I suppose the lesson is this grasshopper: don't let people tell you that you can't compete, and don't let people tell you that it takes years of planning to start a business.
And that's just one example. I'm competing with established price guides like Beckett and Tuff Stuff with SportsLizard's Price Guide. Psst - here's a secret: I spent $0 developing it. The only expenses thus far have been for our massively successful PPC campaign. Yes, I am a pretty good programmer. And yes, I leveraged the existing SL user base and strong domain to maximize impact. But to be honest, in the life of SL (2004-2007) I know I've spent less than $20k. And that includes every programming book I've ever read, every marketing dollar ever spent, and every other business expense....including three computers.
But Adam, don't big companies with tons of resources do it differently? Not really. It's like it's some big secret - they develop in the same programming languages and struggle to get pages indexed in Google just like you and I do.
Take this example: Guy Kawasaki's new site Truemors.

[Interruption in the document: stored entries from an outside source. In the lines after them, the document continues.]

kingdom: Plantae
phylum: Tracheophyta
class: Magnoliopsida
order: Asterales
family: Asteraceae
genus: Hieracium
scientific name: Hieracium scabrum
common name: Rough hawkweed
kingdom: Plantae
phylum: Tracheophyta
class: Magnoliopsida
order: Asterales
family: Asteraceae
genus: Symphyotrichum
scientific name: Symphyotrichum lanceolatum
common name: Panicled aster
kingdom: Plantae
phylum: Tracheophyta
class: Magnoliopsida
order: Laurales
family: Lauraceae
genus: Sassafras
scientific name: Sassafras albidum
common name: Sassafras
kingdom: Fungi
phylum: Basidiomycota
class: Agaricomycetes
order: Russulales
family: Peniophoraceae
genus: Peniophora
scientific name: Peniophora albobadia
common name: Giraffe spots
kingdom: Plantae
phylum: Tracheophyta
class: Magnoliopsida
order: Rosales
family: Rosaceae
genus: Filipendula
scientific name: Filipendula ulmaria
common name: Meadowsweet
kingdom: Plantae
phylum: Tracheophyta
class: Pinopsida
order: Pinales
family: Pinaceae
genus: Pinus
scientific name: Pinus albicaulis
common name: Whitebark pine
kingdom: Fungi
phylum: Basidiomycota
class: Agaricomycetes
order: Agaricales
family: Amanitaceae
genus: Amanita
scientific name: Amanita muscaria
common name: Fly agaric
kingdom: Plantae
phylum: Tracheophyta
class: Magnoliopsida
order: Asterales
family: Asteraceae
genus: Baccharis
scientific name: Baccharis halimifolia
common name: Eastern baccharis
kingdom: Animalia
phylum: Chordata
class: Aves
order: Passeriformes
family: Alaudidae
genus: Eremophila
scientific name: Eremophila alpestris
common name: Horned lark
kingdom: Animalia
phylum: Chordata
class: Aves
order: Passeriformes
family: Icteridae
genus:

When I first read about it on his blog, I assumed it was a site that he developed in concurrence with his venture capital company and figured he had a ten person staff and $10 million in venture capital. And then a few weeks later the truth came out in his post By the Numbers: How I built a Web 2.0, User-Generated Content, Citizen Journalism, Long-Tail, Social Media Site for $12,107.09.
Guy shows us dollar-for-dollar how he built Truemors. If you take a look at the $12k he spent, most YE's could cut that down to a few thousand dollars if they could program themselves and didn't spend $5k on legal fees (we spent about $1,500 on legal fees incorporating Pure Adapt, and Pure Adapt involved merging several established businesses together...you should never have to spend more than $500-$750 in legal fees in my opinion starting a business). In looking at the site, I know I could program it in a week or two, and I only consider myself an average/above average programmer. If you aren't a programmer and don't have the desire to learn, then either pay someone in cash or stock (hint: college programmers love to work for stock).
The other golden nugget in this post: no business plan and 7.5 weeks of development. He launched a new business after 7.5 weeks. There's really no need to spend more than a month or two developing your site. If you do, you either suck at programming or you're adding to much unnecessary crap to your site. Read a (free) copy of Getting Real by 37 Signals if you need to know how to rapidly deploy an app. The faster you get it out, the faster you get real feedback and make real money...it's as simple as that. Again, for reference, I developed our entire Price Guide in about 5 weeks...and if I hadn't been stressed out and losing sleep from my chronic back pain, it would have been 3 weeks.
I suppose the lesson is this grasshopper: don't let people tell you that you can't compete, and don't let people tell you that it takes years of planning to start a business.